Identification of HCC-specific mutations is a challenging endeavor. HCV’s great diversity makes it difficult to perform a comparative analysis among different HCV genotypes or subtypes. The existence of ethnically or geographically specific mutations is also a concern.8
More importantly, even if putative HCC-associated mutations are observed, it is not known if these mutations are responsible for the HCC incidence or a simple result of evolutionary adaptation. The current study was designed to focus on a single HCV genotype (4a) in a single geographical region (Egypt). All three datasets have explicit sampling dates, patterns, and adequate numbers to provide a unique opportunity to explore the possibility of an epidemiological relationship between HCV mutations and HCC incidence.
Initial comparative analysis identified four statistically significant nucleotide substitutions in the HCC and cirrhosis groups. However, in repeated experiments, these four mutations were completely lost with the consistent appearance of alternative four mutations (). In sequence chromatograms, almost all eight mutations showed single peaks, suggesting that these mutations are not located in highly variable sites. Experimental contamination is not supported because all other sites from the same HCV isolates appear the same (). Under 70 PCR cycles, four putative false mutations over 387-bp domain give an error rate at 1.5 × 10−4
substitutions per base pair, which is well within the range of Taq DNA polymerase’s misincorporation rate of 2.1 × 10−4
to 2.0 × 10−5
errors per base pair.33–38
Thus the eight nucleotide substitutions observed are most likely not authentic. Under the same experimental procedure, the appearance on different positions in a non-random pattern from repeated experiments may be attributable to the batch to batch difference of AmpliTaq DNA polymerase. Another factor is the subtle alteration of template heterogeneity due to additional 1-year storage. The role of template heterogeneity contributing to the error rate of DNA polymerase has been ignored largely.39–41
Because of the complete sequence identity after 70-cycle PCR upon the use of plasmid DNA as the template, template heterogeneity may be a more possible factor to explain our observation. Finally, the four nucleotide mutations from the initial and repeated experiments are also present on the healthy volunteers from datasets 2 and 3, respectively (). Thus, even assuming a real nature, these mutations may just be a result of adaptive evolution without having any relationship with end-stage liver disease, either HCC or cirrhosis.
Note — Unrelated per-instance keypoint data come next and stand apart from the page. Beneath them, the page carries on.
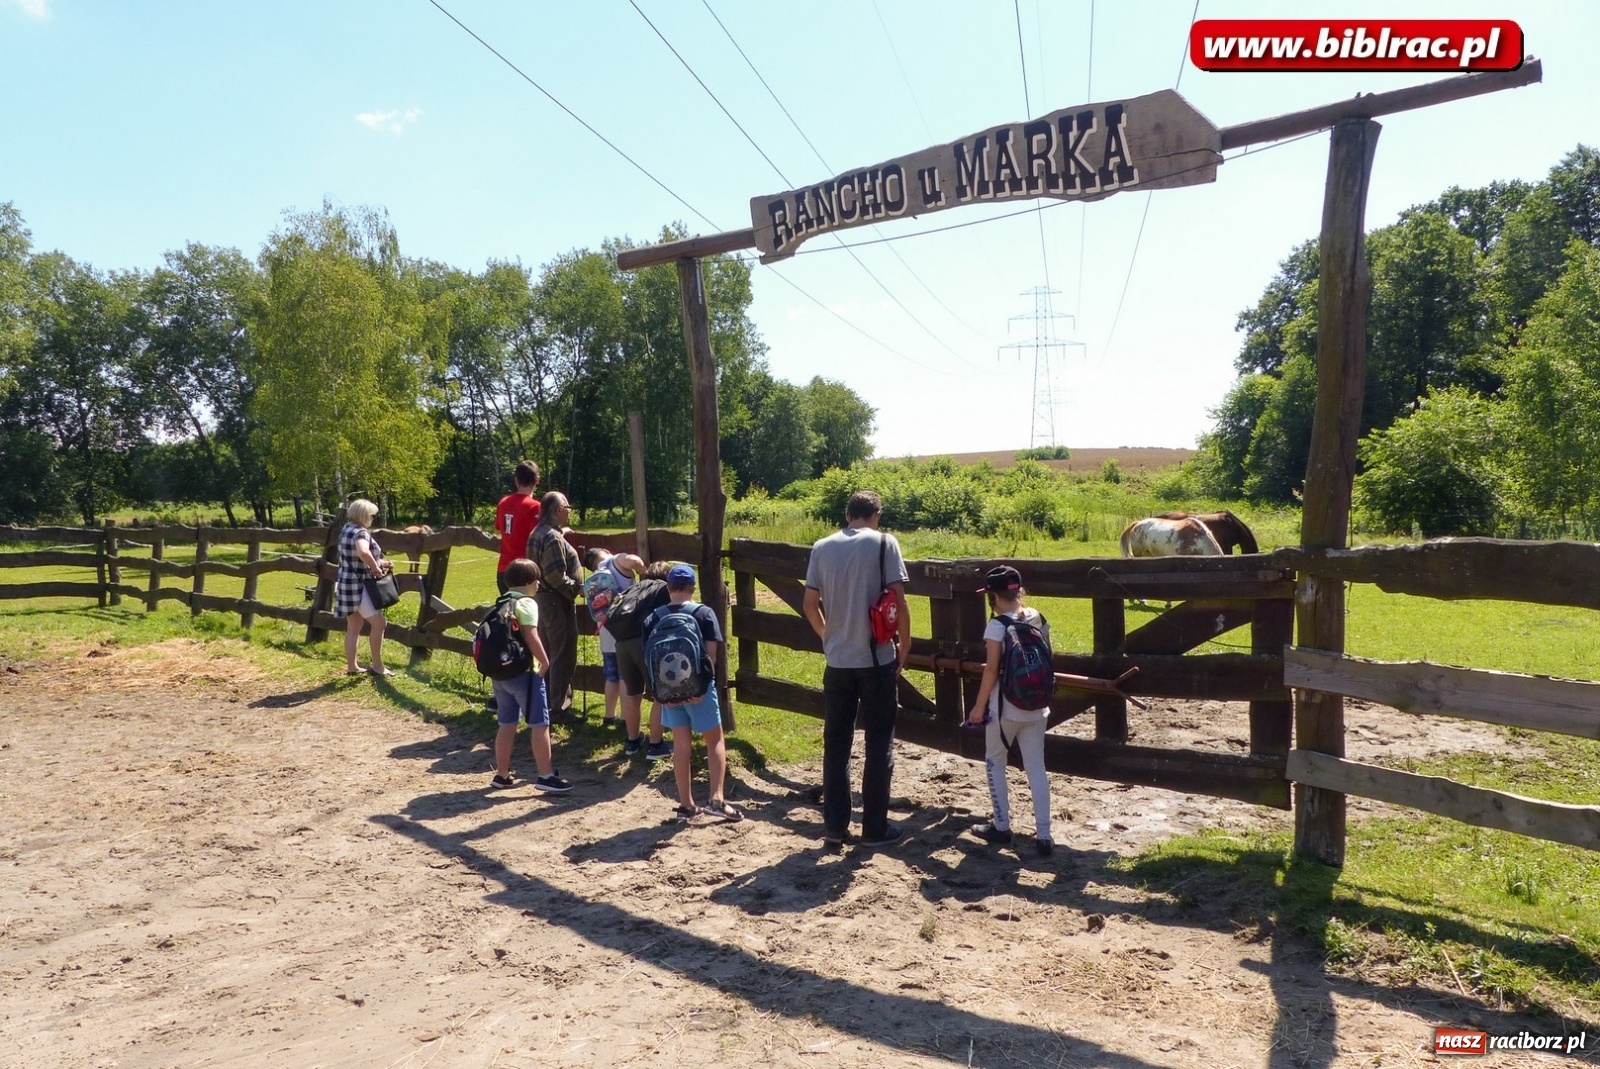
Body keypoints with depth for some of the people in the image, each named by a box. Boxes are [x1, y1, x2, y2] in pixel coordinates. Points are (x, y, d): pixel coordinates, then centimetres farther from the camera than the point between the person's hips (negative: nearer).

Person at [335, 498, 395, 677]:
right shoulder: (361, 532, -18)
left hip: (348, 584, 10)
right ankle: (377, 666, -3)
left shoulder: (346, 531, 13)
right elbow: (363, 553, -40)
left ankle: (351, 666, 18)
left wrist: (380, 563, 13)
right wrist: (376, 568, -24)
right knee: (378, 623, -7)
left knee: (354, 626, 14)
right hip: (358, 585, -10)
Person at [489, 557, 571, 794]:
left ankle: (501, 775, 22)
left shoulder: (501, 603, 13)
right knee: (539, 724, -2)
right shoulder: (526, 603, -12)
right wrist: (545, 662, -11)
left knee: (507, 724, 16)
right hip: (523, 673, -8)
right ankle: (546, 776, -2)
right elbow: (531, 637, -21)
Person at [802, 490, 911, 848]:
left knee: (836, 743, 12)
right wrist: (905, 646, 3)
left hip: (837, 660, 3)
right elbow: (899, 600, -10)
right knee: (879, 743, 8)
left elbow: (810, 604, 4)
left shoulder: (822, 547, 4)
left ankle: (835, 826, 14)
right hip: (877, 658, -3)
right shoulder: (883, 543, -6)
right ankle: (875, 827, 13)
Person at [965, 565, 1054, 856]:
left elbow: (992, 670, -16)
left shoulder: (997, 625, -15)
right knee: (1036, 767, 10)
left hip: (1005, 707, -5)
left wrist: (979, 706, -7)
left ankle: (1001, 826, 19)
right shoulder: (1039, 619, 2)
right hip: (1036, 706, 5)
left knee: (995, 763, 14)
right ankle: (1043, 834, 10)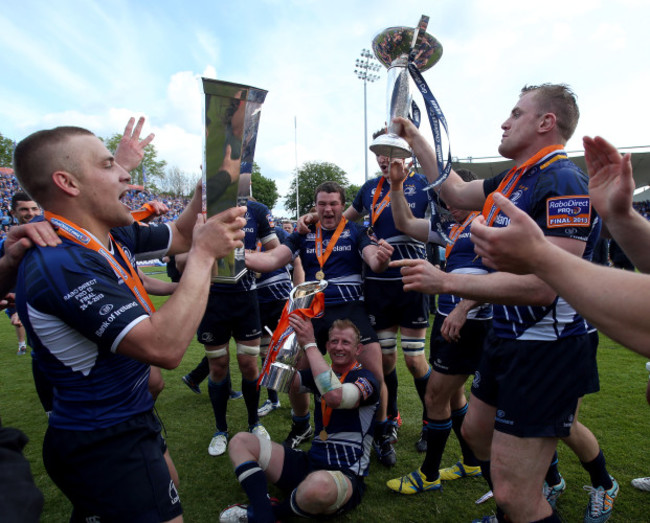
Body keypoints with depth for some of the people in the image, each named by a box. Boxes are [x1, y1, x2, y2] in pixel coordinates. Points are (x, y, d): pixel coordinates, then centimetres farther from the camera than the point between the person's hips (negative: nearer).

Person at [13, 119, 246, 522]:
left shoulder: (112, 237, -2)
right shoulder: (60, 262, -31)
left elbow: (180, 236, 11)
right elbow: (165, 347, -38)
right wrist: (204, 253, -29)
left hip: (127, 419, 10)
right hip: (105, 444, -10)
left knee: (168, 483, 31)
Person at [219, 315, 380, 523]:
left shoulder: (365, 378, -8)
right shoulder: (320, 373, 11)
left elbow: (335, 397, -30)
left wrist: (309, 344, -25)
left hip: (346, 476, -6)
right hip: (310, 463, 7)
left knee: (319, 483, -42)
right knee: (240, 441, 1)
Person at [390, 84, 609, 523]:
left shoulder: (563, 182, -20)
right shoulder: (514, 179, 9)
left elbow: (542, 285, -29)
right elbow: (455, 192, 22)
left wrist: (445, 282, -27)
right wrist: (416, 139, 22)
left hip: (546, 347, -10)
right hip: (507, 339, 10)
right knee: (476, 431, 27)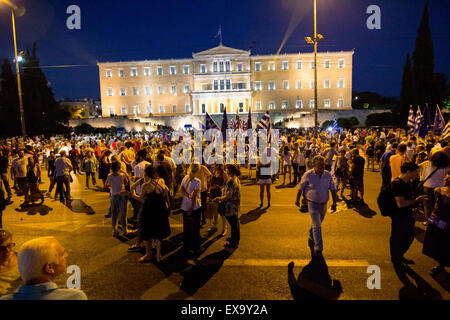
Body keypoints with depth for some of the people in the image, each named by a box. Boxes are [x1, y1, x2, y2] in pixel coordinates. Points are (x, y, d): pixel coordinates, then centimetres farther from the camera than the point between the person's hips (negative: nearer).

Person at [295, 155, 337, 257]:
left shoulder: (328, 175, -5)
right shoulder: (308, 175, -15)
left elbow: (333, 189, 2)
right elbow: (300, 188, -4)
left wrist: (334, 202, -5)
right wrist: (297, 200, 6)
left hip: (323, 204, 5)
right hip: (313, 204, -5)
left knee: (317, 223, 23)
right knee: (317, 226, -11)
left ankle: (311, 238, 49)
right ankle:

At the phylogenetic level, BaTS analysis revealed no apparent clustering in terms of their disease traits in HCC and cirrhosis. However, the inclusion of the dataset 1 (blood donors) resulted in strong association between disease traits (HCC/Cirrhosis or blood donors) (). Since the dataset 1 were sampled in 1993, such an observation may be largely due to different sampling dates rather than disease traits. Because of a small number (n=6) of HCV sequences from blood donors in the dataset 2, a univocal answer may require the analysis with the inclusion of more contemporaneously collected HCV sequences from patients without HCC/cirrhosis.
The HCC group, cirrhosis group and the dataset 1 all have significantly negative Tajima’s D values, indicating an excess of low-frequency mutations and therefore a positive selection pressure. Among datasets the HCC group has the strongest negative Tajima’s D value, corresponding with its highest dN
ratio (). Actually, while having similar dS
values, the HCC and cirrhosis have significantly higher dN
values than the dataset 1 (p<0.001) (). Taken together, these data suggest a strong evolutionary pressure of HCV in patients with end-stage liver diseases, which is consistent with previous reports in HCC patients infected with HCV genotype 1b.8,13
An important implication from this observation is a theoretically enhanced chance for the detection of putative HCC or cirrhosis-specific mutations, which requires caution in data interpretation since the mutations identified may simply be the consequence of adaptation.
It should be noted that our analysis was based on a short HCV domain, the 387-bp partial Core/E1 region. Comprehensive understanding of HCC-specific mutations and/or strains may require a full-length HCV genome scanning as well as the availability of adequate number of samples collected in both simultaneous and longitudinal patterns. In this setting, the current study represents a proof-of-concept investigation in terms of experimental approaches and phylogenetic techniques to address this elusive but clinically important issue.